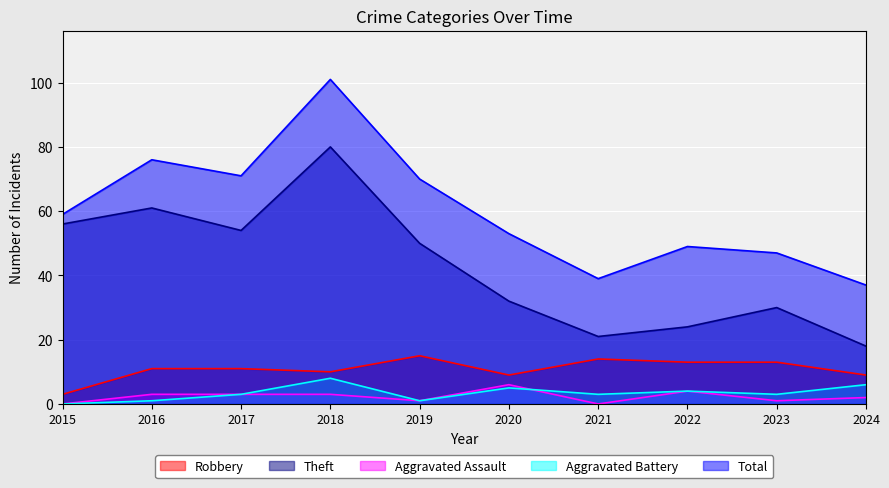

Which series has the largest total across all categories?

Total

● ● ● ●

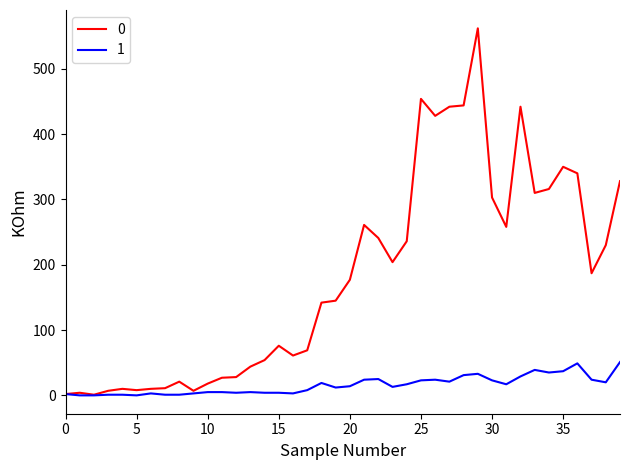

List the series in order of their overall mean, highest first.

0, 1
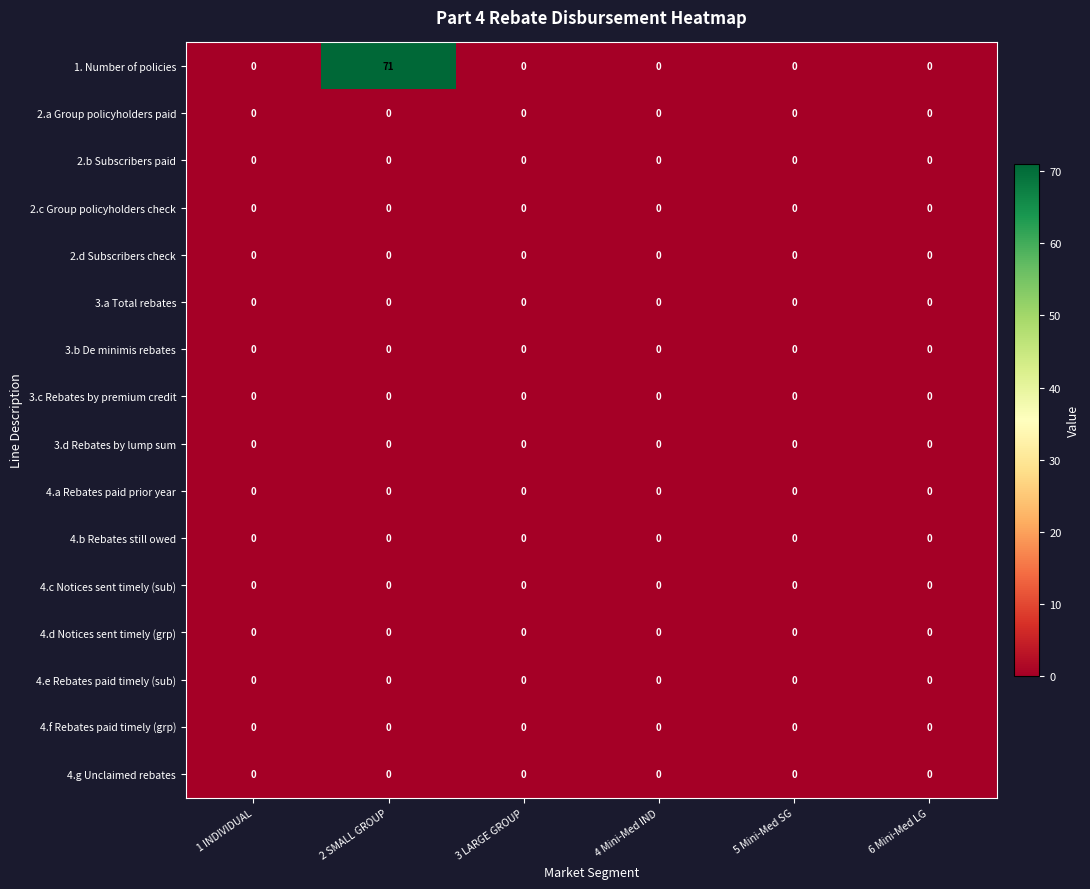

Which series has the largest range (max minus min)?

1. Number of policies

● ● ● ●

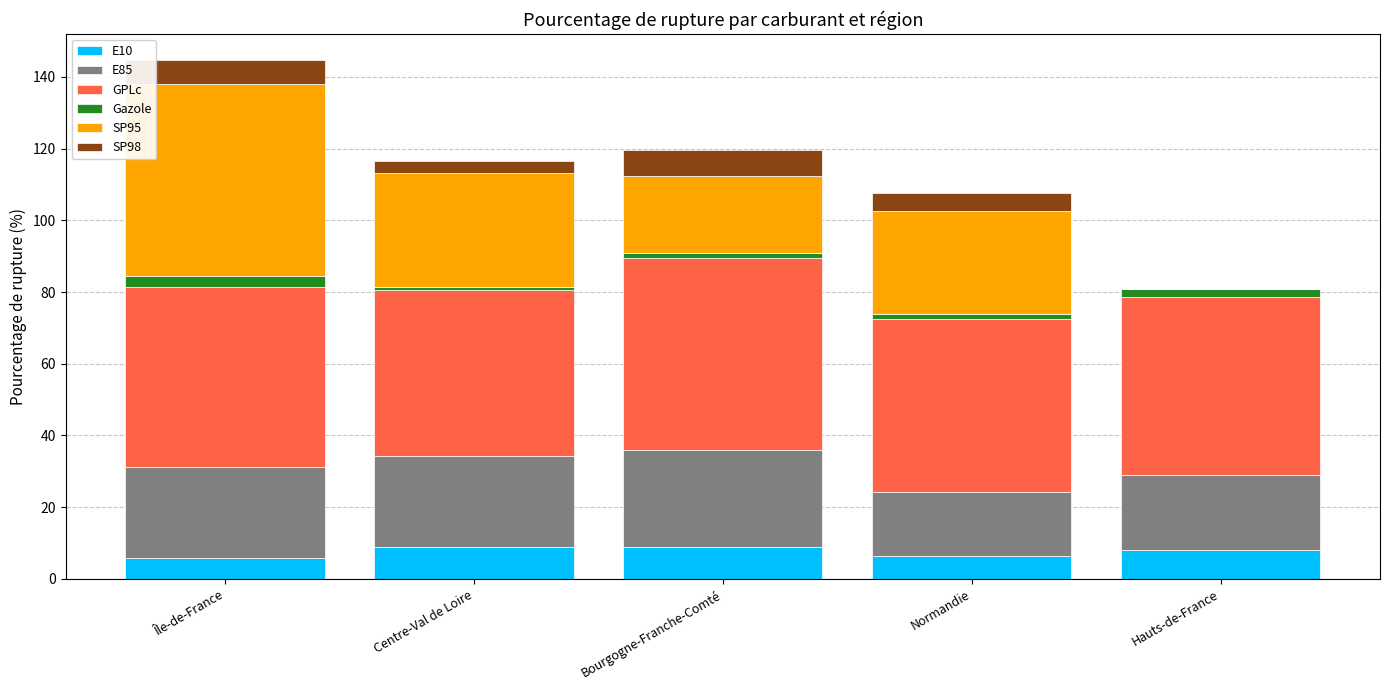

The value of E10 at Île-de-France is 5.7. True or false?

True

● ● ● ●

**REQUIREMENT**
Reproduce the listing word for word, from the line containing "List the series" down to the line containing "Which series has the largest range", including both of those lines. Leave the pictures out.

**RESPONSE BELOW**
List the series in order of their overall mean, highest first.

0, 1

Which series has the largest range (max minus min)?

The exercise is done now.